The third type of the work is based on hybrid approaches. Many people have worked in this area as well highlighting the benefits of amalgamating several approaches. P. M. Comparetti in 2009  proposed Prospex which can infer the protocol of malware for the analysis of traffic being communicated over the internet and the traces of execution as well. But the biggest distinction between the proposed approach in this paper and Prospex is that the latter one cannot handle the encrypted data. Most of the communication of data being done over the internet is encrypted. It is a foremost step to first decrypt the message and then infers the protocols from them.

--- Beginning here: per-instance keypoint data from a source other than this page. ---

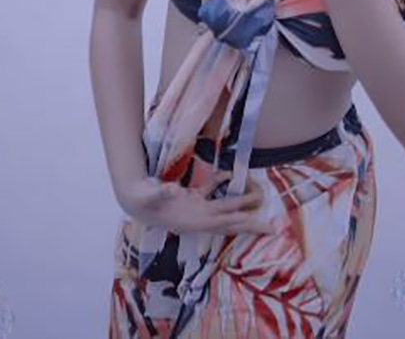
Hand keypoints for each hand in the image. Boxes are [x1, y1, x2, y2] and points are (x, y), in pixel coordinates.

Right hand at [117, 172, 276, 236]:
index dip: (242, 222)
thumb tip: (173, 190)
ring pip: (224, 208)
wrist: (132, 200)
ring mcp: (196, 208)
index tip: (260, 224)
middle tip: (273, 229)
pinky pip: (210, 193)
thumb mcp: (149, 196)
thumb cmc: (141, 200)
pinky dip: (219, 184)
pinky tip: (229, 176)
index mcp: (193, 218)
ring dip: (241, 205)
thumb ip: (161, 193)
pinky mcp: (190, 199)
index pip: (223, 221)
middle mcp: (198, 216)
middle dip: (250, 224)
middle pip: (230, 221)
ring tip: (259, 199)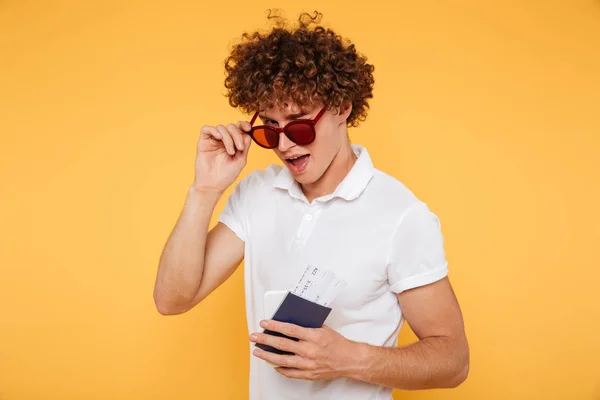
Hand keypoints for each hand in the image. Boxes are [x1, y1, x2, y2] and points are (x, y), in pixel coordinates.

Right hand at [192, 121, 252, 192]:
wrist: (213, 185)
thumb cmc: (226, 175)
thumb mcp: (240, 160)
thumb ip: (245, 147)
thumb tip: (248, 133)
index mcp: (234, 143)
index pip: (239, 128)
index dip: (244, 125)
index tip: (248, 128)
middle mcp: (224, 140)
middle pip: (231, 127)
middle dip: (237, 135)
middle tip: (239, 148)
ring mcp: (214, 140)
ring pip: (221, 128)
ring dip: (228, 138)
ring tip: (230, 152)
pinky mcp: (204, 141)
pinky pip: (206, 129)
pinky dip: (213, 130)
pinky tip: (219, 138)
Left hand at [249, 320, 365, 380]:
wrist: (350, 360)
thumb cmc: (338, 344)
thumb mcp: (324, 329)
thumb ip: (308, 325)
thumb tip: (291, 321)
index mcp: (313, 336)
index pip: (289, 329)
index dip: (274, 326)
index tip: (264, 323)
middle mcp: (309, 350)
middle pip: (282, 344)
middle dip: (265, 340)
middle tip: (254, 337)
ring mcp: (307, 364)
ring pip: (282, 360)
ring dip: (267, 355)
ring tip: (257, 351)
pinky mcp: (308, 374)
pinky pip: (289, 372)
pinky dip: (279, 368)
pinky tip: (272, 364)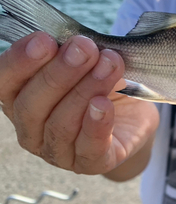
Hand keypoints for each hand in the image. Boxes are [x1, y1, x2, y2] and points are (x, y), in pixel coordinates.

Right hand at [0, 31, 158, 175]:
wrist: (135, 117)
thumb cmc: (102, 86)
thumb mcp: (86, 65)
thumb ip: (74, 56)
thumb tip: (76, 44)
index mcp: (20, 100)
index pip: (5, 82)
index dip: (21, 61)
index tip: (44, 40)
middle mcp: (32, 130)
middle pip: (32, 105)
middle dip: (59, 73)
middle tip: (85, 49)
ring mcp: (58, 152)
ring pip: (61, 125)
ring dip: (85, 91)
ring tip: (108, 66)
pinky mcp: (91, 163)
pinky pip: (89, 148)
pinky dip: (96, 124)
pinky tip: (104, 105)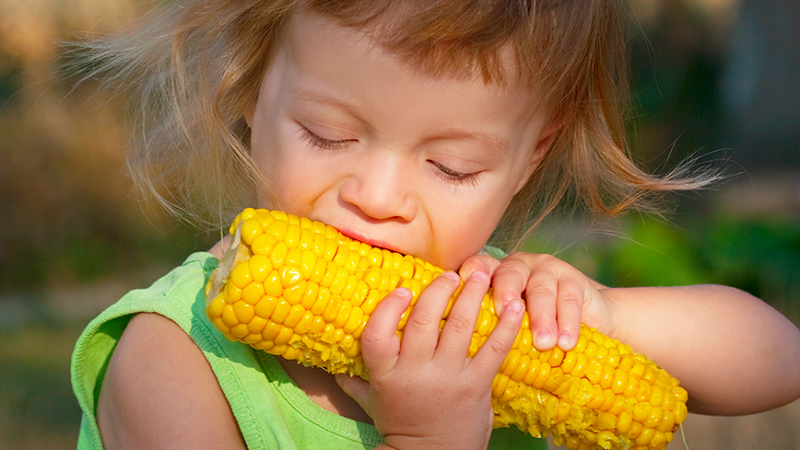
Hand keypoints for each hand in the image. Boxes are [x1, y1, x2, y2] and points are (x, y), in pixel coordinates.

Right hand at [335, 271, 524, 449]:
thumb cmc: (402, 427)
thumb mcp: (373, 405)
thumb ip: (356, 383)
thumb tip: (333, 367)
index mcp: (387, 374)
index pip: (377, 334)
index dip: (388, 308)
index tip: (403, 289)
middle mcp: (415, 372)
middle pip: (422, 321)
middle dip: (439, 290)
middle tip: (452, 274)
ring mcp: (448, 377)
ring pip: (459, 326)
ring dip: (471, 295)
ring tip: (480, 274)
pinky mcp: (477, 385)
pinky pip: (494, 349)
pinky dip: (506, 325)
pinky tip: (515, 305)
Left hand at [459, 252, 614, 350]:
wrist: (584, 324)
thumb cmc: (532, 331)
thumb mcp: (507, 329)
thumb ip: (487, 330)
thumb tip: (459, 350)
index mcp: (496, 276)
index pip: (481, 267)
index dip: (474, 270)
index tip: (465, 279)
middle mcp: (519, 268)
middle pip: (509, 275)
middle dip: (506, 293)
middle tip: (505, 314)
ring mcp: (547, 271)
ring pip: (541, 289)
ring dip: (541, 317)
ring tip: (543, 343)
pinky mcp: (574, 279)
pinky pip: (568, 299)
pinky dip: (567, 322)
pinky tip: (565, 342)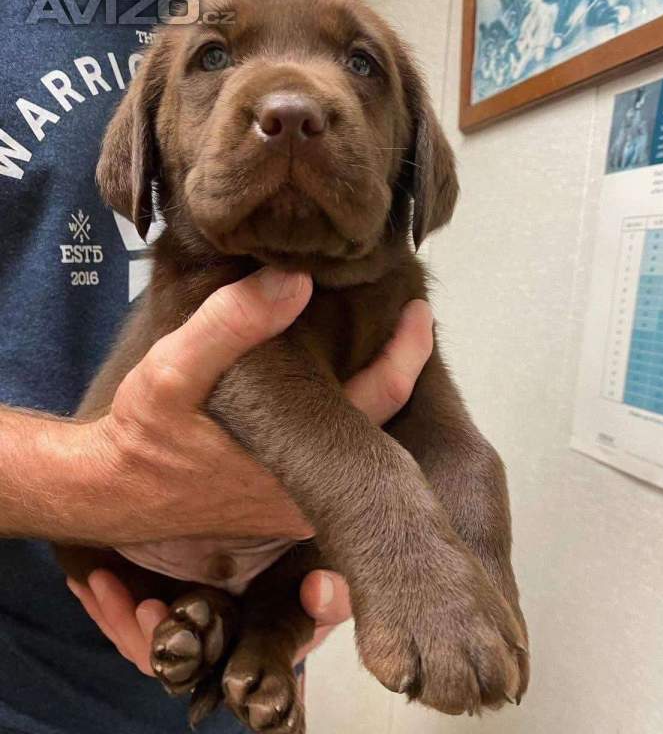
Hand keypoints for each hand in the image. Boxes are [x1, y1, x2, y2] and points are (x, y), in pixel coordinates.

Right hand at [68, 287, 432, 672]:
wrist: (112, 493)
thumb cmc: (143, 433)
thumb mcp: (174, 369)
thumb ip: (231, 324)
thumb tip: (299, 281)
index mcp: (300, 460)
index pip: (383, 398)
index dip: (408, 350)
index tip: (421, 307)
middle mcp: (313, 494)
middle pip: (385, 425)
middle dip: (401, 367)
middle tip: (409, 319)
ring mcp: (303, 507)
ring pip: (363, 444)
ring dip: (375, 391)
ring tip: (382, 342)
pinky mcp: (286, 509)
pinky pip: (336, 458)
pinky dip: (346, 415)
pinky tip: (339, 382)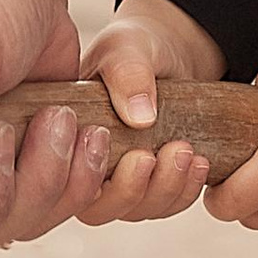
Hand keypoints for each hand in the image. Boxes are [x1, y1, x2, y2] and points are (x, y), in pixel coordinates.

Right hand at [69, 0, 224, 225]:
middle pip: (96, 209)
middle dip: (129, 190)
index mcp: (63, 136)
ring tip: (183, 151)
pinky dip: (184, 191)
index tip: (108, 141)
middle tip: (151, 154)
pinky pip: (167, 206)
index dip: (81, 177)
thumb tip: (140, 118)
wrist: (172, 50)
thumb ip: (127, 73)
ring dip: (163, 190)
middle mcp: (84, 166)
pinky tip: (199, 162)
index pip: (58, 181)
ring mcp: (120, 180)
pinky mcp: (155, 184)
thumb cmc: (136, 46)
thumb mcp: (127, 47)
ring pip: (135, 212)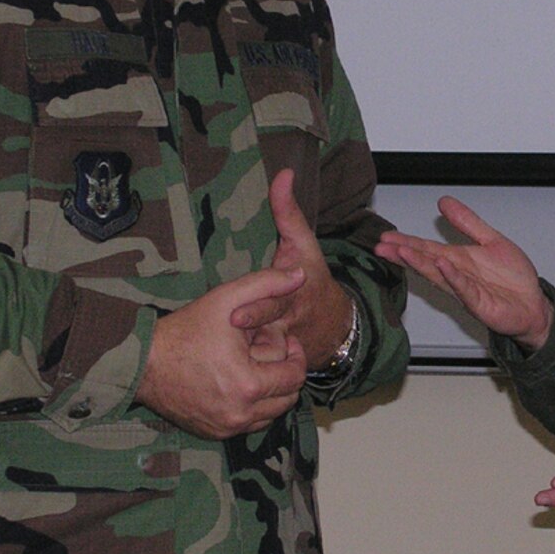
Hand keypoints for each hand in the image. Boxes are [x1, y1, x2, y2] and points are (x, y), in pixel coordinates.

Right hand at [138, 265, 308, 437]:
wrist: (144, 362)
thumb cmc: (186, 330)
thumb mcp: (227, 298)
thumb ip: (267, 283)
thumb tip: (301, 274)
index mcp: (249, 385)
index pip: (296, 376)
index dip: (295, 354)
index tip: (284, 339)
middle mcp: (241, 414)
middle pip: (287, 397)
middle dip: (282, 372)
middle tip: (263, 350)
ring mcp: (227, 427)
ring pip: (271, 413)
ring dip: (269, 390)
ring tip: (249, 364)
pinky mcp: (215, 434)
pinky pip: (249, 424)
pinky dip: (251, 406)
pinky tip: (236, 381)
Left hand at [229, 169, 353, 367]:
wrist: (335, 326)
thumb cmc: (314, 279)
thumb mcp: (304, 244)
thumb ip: (288, 211)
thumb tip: (283, 174)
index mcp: (297, 292)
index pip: (276, 301)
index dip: (257, 310)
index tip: (236, 315)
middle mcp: (291, 321)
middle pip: (268, 331)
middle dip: (248, 335)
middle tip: (228, 332)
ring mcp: (286, 346)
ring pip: (263, 355)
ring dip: (244, 359)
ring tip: (218, 363)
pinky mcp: (279, 364)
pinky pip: (260, 369)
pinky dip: (244, 373)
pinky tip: (221, 380)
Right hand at [374, 196, 552, 348]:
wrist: (534, 304)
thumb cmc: (512, 279)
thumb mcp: (490, 240)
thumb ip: (467, 222)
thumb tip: (444, 202)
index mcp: (457, 261)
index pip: (426, 249)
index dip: (406, 242)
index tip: (386, 236)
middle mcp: (456, 276)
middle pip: (426, 262)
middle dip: (403, 254)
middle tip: (382, 246)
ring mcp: (466, 291)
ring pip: (439, 276)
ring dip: (421, 264)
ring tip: (403, 252)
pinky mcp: (480, 304)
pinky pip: (464, 289)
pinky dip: (453, 277)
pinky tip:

A lot of approaches have also been employed to generate the signatures or unique patterns which can be used to identify different families of malware. One of the closest work to the one proposed in this paper is of ProVex . C. Rossow the author of ProVex, proposed the technique to detect the malicious network of botnet through encrypted C&C channels. The encryption and decryption are also catered in it. It decrypts the packets through pre-defined algorithms for encryption. After that, it extracts the statistics about how the bytes are distributed in the payload. The difference with the proposed technique lies within the encryption keys. In ProVex, prior knowledge of encryption keys are required. In addition to this, the signatures generated are very probabilistic due to which they are more prone to getting false positive results. This issue is also catered in the proposed paper.
The overall proposition stated in the paper presents a good solution to infer the protocol of C&C being used in the malicious network of botnets. It also helps to alleviate the task of manually understanding the malicious communications by providing detailed specifications of the protocol.